Il tema dell’insegnamento evangelico in relazione alla bomba atomica è profondamente etico, spirituale e profetico. Si tratta di confrontare la radicalità del messaggio di Cristo con l’estremo potenziale distruttivo dell’uomo moderno.
L’insegnamento di Gesù è fondato sulla vita, sull’amore, sulla riconciliazione. Gesù, nel discorso della montagna, dice:
“Beati gli operatori di pace, perché saranno chiamati figli di Dio” (Matteo 5,9).
La bomba atomica, invece, è il simbolo assoluto della violenza cieca, della distruzione indiscriminata, della rottura definitiva della fraternità tra i popoli. È l’anti-Vangelo: dove il Vangelo costruisce, la bomba distrugge; dove il Vangelo dona vita, la bomba semina morte.
Cristo non ha lasciato spazio alla violenza come strumento di giustizia o difesa.

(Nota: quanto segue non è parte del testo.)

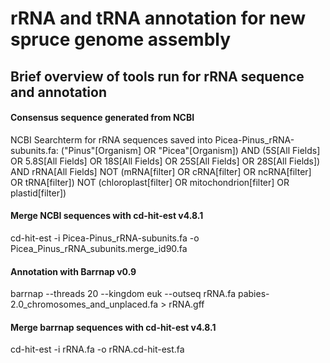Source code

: # rRNA and tRNA annotation for new spruce genome assembly

## Brief overview of tools run for rRNA sequence and annotation
#### Consensus sequence generated from NCBI
NCBI Searchterm for rRNA sequences saved into Picea-Pinus_rRNA-subunits.fa:
("Pinus"[Organism] OR "Picea"[Organism]) AND (5S[All Fields] OR 5.8S[All Fields] OR 18S[All Fields] OR 25S[All Fields] OR 28S[All Fields]) AND rRNA[All Fields] NOT (mRNA[filter] OR cRNA[filter] OR ncRNA[filter] OR tRNA[filter]) NOT (chloroplast[filter] OR mitochondrion[filter] OR plastid[filter])

#### Merge NCBI sequences with cd-hit-est v4.8.1
cd-hit-est -i Picea-Pinus_rRNA-subunits.fa -o Picea_Pinus_rRNA_subunits.merge_id90.fa

#### Annotation with Barrnap v0.9
barrnap --threads 20 --kingdom euk --outseq rRNA.fa pabies-2.0_chromosomes_and_unplaced.fa > rRNA.gff

#### Merge barrnap sequences with cd-hit-est v4.8.1
cd-hit-est -i rRNA.fa -o rRNA.cd-hit-est.fa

Davanti a Pietro che impugna la spada nel Getsemani, Gesù afferma:
“Rimetti la tua spada nel fodero, perché tutti quelli che prendono la spada periranno di spada” (Matteo 26,52).
La bomba atomica come peccato collettivo.

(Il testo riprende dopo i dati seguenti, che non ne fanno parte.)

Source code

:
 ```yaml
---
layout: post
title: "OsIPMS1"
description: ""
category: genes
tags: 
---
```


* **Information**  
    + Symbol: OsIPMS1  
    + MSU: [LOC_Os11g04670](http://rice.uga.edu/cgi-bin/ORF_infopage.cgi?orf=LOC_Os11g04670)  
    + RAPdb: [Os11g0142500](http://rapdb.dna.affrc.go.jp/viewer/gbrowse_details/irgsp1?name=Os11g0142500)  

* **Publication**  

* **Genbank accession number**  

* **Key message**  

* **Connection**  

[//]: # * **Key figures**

L’esistenza e il continuo perfezionamento delle armi nucleari rappresentano un peccato contro Dio, contro l’umanità e contro la creazione. Come ha affermato papa Francesco a Hiroshima:
“L’uso dell’energia atomica a fini di guerra è oggi più che mai un crimine non solo contro l’uomo e la sua dignità, ma contro ogni possibilità di futuro nella nostra casa comune.”

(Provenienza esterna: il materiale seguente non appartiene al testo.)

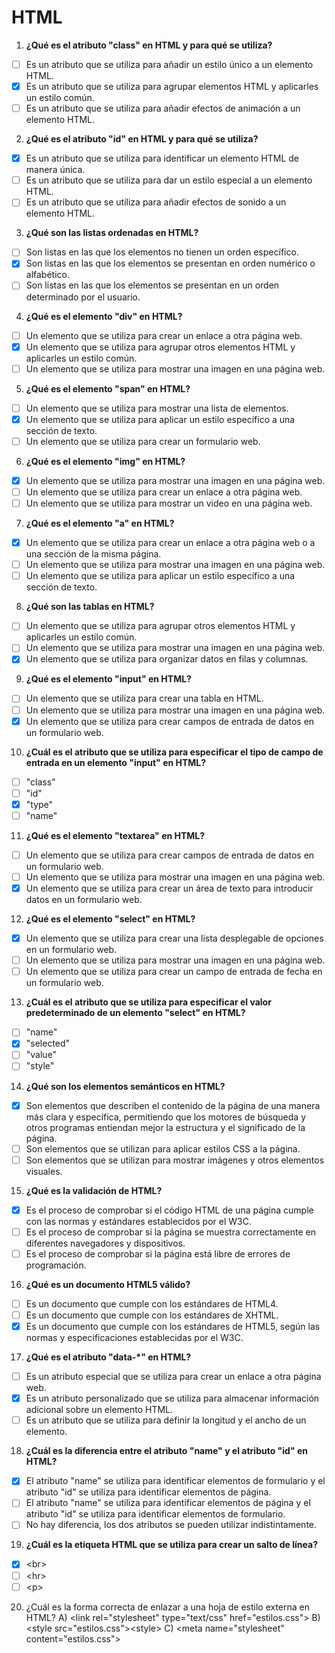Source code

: # HTML

1. **¿Qué es el atributo "class" en HTML y para qué se utiliza?**
- [ ] Es un atributo que se utiliza para añadir un estilo único a un elemento HTML.
- [x] Es un atributo que se utiliza para agrupar elementos HTML y aplicarles un estilo común.
- [ ] Es un atributo que se utiliza para añadir efectos de animación a un elemento HTML.

2. **¿Qué es el atributo "id" en HTML y para qué se utiliza?**
- [x] Es un atributo que se utiliza para identificar un elemento HTML de manera única.
- [ ] Es un atributo que se utiliza para dar un estilo especial a un elemento HTML.
- [ ] Es un atributo que se utiliza para añadir efectos de sonido a un elemento HTML.

3. **¿Qué son las listas ordenadas en HTML?**
- [ ] Son listas en las que los elementos no tienen un orden específico.
- [x] Son listas en las que los elementos se presentan en orden numérico o alfabético.
- [ ] Son listas en las que los elementos se presentan en un orden determinado por el usuario.

4. **¿Qué es el elemento "div" en HTML?**
- [ ] Un elemento que se utiliza para crear un enlace a otra página web.
- [x] Un elemento que se utiliza para agrupar otros elementos HTML y aplicarles un estilo común.
- [ ] Un elemento que se utiliza para mostrar una imagen en una página web.

5. **¿Qué es el elemento "span" en HTML?**
- [ ] Un elemento que se utiliza para mostrar una lista de elementos.
- [x] Un elemento que se utiliza para aplicar un estilo específico a una sección de texto.
- [ ] Un elemento que se utiliza para crear un formulario web.

6. **¿Qué es el elemento "img" en HTML?**
- [x] Un elemento que se utiliza para mostrar una imagen en una página web.
- [ ] Un elemento que se utiliza para crear un enlace a otra página web.
- [ ] Un elemento que se utiliza para mostrar un video en una página web.

7. **¿Qué es el elemento "a" en HTML?**
- [x] Un elemento que se utiliza para crear un enlace a otra página web o a una sección de la misma página.
- [ ] Un elemento que se utiliza para mostrar una imagen en una página web.
- [ ] Un elemento que se utiliza para aplicar un estilo específico a una sección de texto.

8. **¿Qué son las tablas en HTML?**  
- [ ] Un elemento que se utiliza para agrupar otros elementos HTML y aplicarles un estilo común.
- [ ] Un elemento que se utiliza para mostrar una imagen en una página web.
- [x] Un elemento que se utiliza para organizar datos en filas y columnas.

9. **¿Qué es el elemento "input" en HTML?**
- [ ] Un elemento que se utiliza para crear una tabla en HTML.
- [ ] Un elemento que se utiliza para mostrar una imagen en una página web.
- [x] Un elemento que se utiliza para crear campos de entrada de datos en un formulario web.

10. **¿Cuál es el atributo que se utiliza para especificar el tipo de campo de entrada en un elemento "input" en HTML?**
- [ ] "class"
- [ ] "id"
- [x] "type"
- [ ] "name"

11. **¿Qué es el elemento "textarea" en HTML?**
- [ ] Un elemento que se utiliza para crear campos de entrada de datos en un formulario web.
- [ ] Un elemento que se utiliza para mostrar una imagen en una página web.
- [x] Un elemento que se utiliza para crear un área de texto para introducir datos en un formulario web.

12. **¿Qué es el elemento "select" en HTML?**
- [x] Un elemento que se utiliza para crear una lista desplegable de opciones en un formulario web.
- [ ] Un elemento que se utiliza para mostrar una imagen en una página web.
- [ ] Un elemento que se utiliza para crear un campo de entrada de fecha en un formulario web.

13. **¿Cuál es el atributo que se utiliza para especificar el valor predeterminado de un elemento "select" en HTML?**
- [ ] "name"
- [x] "selected"
- [ ] "value"
- [ ] "style"

14. **¿Qué son los elementos semánticos en HTML?**
- [x] Son elementos que describen el contenido de la página de una manera más clara y específica, permitiendo que los motores de búsqueda y otros programas entiendan mejor la estructura y el significado de la página.
- [ ] Son elementos que se utilizan para aplicar estilos CSS a la página.
- [ ] Son elementos que se utilizan para mostrar imágenes y otros elementos visuales.

15. **¿Qué es la validación de HTML?**
- [x] Es el proceso de comprobar si el código HTML de una página cumple con las normas y estándares establecidos por el W3C.
- [ ] Es el proceso de comprobar si la página se muestra correctamente en diferentes navegadores y dispositivos.
- [ ] Es el proceso de comprobar si la página está libre de errores de programación.

16. **¿Qué es un documento HTML5 válido?**
- [ ] Es un documento que cumple con los estándares de HTML4.
- [ ] Es un documento que cumple con los estándares de XHTML.
- [x] Es un documento que cumple con los estándares de HTML5, según las normas y especificaciones establecidas por el W3C.

17. **¿Qué es el atributo "data-*" en HTML?**
- [ ] Es un atributo especial que se utiliza para crear un enlace a otra página web.
- [x] Es un atributo personalizado que se utiliza para almacenar información adicional sobre un elemento HTML.
- [ ] Es un atributo que se utiliza para definir la longitud y el ancho de un elemento.

18. **¿Cuál es la diferencia entre el atributo "name" y el atributo "id" en HTML?**
- [x] El atributo "name" se utiliza para identificar elementos de formulario y el atributo "id" se utiliza para identificar elementos de página.
- [ ] El atributo "name" se utiliza para identificar elementos de página y el atributo "id" se utiliza para identificar elementos de formulario.
- [ ] No hay diferencia, los dos atributos se pueden utilizar indistintamente.

19. **¿Cuál es la etiqueta HTML que se utiliza para crear un salto de línea?**
- [x] &lt;br&gt;
- [ ] &lt;hr&gt;
- [ ] &lt;p&gt;

20. ¿Cuál es la forma correcta de enlazar a una hoja de estilo externa en HTML?
A) &lt;link rel="stylesheet" type="text/css" href="estilos.css"&gt;
B) &lt;style src="estilos.css"&gt;&lt;style&gt;
C) &lt;meta name="stylesheet" content="estilos.css"&gt;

L’insegnamento evangelico invita le nazioni a convertire le loro spade in aratri (Isaia 2,4), a rinunciare alla logica della dissuasione e della distruzione reciproca. Il cristiano è chiamato a essere costruttore di pace non in modo passivo, ma attraverso un impegno attivo per il disarmo, la giustizia, la solidarietà e la diplomazia.
La pace evangelica come unica alternativa
Nel Vangelo non vi è spazio per la neutralità morale di fronte al male. La bomba atomica non è semplicemente una “tecnologia per la difesa”: è una negazione concreta della speranza cristiana.
Per questo, l’insegnamento evangelico ci impone di dire no alla bomba atomica e sì alla pace di Cristo, che non è solo assenza di guerra, ma presenza viva di giustizia, perdono e fraternità.